A Campobasso, i locali e l'Agnonese si contendevano punti preziosi in ottica salvezza nel girone F. A scaturire grande nervosismo è stato in particolare il gesto eclatante del mister della squadra ospite Pino Di Meo, che intorno al 75' afferra Lupo, il cane mascotte del Campobasso (i Lupi, appunto) per trascinarlo con vigore fuori dal terreno di gioco dopo una breve “invasione”.
 
Una presa fin troppo stretta secondo il pubblico e anche secondo i giocatori in campo, che hanno alzato un piccolo parapiglia intorno alla panchina dell'allenatore nativo di Trani.
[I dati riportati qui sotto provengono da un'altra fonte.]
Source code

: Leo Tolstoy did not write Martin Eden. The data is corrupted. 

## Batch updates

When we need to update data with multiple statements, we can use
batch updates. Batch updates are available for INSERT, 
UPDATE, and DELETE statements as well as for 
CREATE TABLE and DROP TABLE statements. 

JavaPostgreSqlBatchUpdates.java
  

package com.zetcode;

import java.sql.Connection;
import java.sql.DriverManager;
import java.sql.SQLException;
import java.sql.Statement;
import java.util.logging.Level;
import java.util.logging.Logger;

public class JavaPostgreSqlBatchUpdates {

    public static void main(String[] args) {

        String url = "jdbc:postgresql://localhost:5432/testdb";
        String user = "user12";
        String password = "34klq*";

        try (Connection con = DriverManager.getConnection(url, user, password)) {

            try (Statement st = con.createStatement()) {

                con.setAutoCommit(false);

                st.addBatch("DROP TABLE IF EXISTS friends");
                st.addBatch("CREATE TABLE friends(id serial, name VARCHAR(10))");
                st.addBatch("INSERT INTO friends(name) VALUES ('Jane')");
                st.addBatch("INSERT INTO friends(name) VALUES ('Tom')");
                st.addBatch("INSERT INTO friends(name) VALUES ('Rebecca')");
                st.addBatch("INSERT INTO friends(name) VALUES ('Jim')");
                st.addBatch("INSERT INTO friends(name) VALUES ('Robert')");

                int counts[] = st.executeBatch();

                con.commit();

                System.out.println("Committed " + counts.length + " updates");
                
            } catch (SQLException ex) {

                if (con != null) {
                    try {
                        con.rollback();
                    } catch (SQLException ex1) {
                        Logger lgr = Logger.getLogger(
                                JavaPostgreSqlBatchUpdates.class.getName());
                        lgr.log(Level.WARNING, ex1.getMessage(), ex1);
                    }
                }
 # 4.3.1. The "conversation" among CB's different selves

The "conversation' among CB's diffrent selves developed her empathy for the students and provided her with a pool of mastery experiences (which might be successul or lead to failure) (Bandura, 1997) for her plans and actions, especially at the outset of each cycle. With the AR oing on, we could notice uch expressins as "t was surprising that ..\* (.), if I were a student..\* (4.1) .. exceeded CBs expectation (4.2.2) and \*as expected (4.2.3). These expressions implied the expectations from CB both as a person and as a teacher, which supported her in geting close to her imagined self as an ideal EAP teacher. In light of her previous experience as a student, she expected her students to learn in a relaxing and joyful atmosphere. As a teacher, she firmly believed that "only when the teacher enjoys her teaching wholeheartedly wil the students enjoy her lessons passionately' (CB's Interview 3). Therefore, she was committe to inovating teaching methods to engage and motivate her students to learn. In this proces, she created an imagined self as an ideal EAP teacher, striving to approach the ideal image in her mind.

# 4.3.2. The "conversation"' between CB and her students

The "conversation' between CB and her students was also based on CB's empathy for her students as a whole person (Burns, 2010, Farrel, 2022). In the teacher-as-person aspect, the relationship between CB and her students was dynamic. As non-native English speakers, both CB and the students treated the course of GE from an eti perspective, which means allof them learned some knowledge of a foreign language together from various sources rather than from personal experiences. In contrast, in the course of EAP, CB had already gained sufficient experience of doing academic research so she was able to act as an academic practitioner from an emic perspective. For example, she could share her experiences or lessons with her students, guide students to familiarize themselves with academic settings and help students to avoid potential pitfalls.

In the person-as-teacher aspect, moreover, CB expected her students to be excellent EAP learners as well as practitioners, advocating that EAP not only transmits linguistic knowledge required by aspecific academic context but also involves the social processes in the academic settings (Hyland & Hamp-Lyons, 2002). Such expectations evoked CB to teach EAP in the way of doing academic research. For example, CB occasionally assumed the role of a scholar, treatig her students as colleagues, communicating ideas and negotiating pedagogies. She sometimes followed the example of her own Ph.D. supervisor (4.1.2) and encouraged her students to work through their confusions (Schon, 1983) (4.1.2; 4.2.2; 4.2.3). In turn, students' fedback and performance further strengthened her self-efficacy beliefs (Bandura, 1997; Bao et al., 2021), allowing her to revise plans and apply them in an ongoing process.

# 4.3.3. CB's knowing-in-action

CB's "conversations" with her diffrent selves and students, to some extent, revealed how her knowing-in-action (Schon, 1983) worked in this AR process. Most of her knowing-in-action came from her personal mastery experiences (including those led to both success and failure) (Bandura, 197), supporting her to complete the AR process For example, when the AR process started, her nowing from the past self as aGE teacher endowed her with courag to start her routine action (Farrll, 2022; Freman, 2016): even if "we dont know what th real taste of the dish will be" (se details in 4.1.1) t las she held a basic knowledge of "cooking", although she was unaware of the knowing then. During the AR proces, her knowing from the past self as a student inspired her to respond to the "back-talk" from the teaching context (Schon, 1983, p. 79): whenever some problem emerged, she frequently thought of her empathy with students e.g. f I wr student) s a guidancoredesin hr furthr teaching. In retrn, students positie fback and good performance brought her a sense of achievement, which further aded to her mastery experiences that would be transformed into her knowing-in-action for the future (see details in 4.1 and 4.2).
Il finale di gara da lì in poi si è acceso e ha riscontrato il culmine della tensione negli ultimi secondi, quando l'arbitro ha decretato un calcio di rigore in favore dell'Agnonese, realizzato da De Stefano per l'1-1 finale.
 
Di Meo ha provato a giustificarsi così: “Ho quattro cani a casa che si lasciano tranquillamente prendere per il collo da me - ha spiegato l'allenatore a fine partita - i cani non piangono se li prendi in quel modo, non ho fatto niente di male". Le polemiche comunque non si sono placate.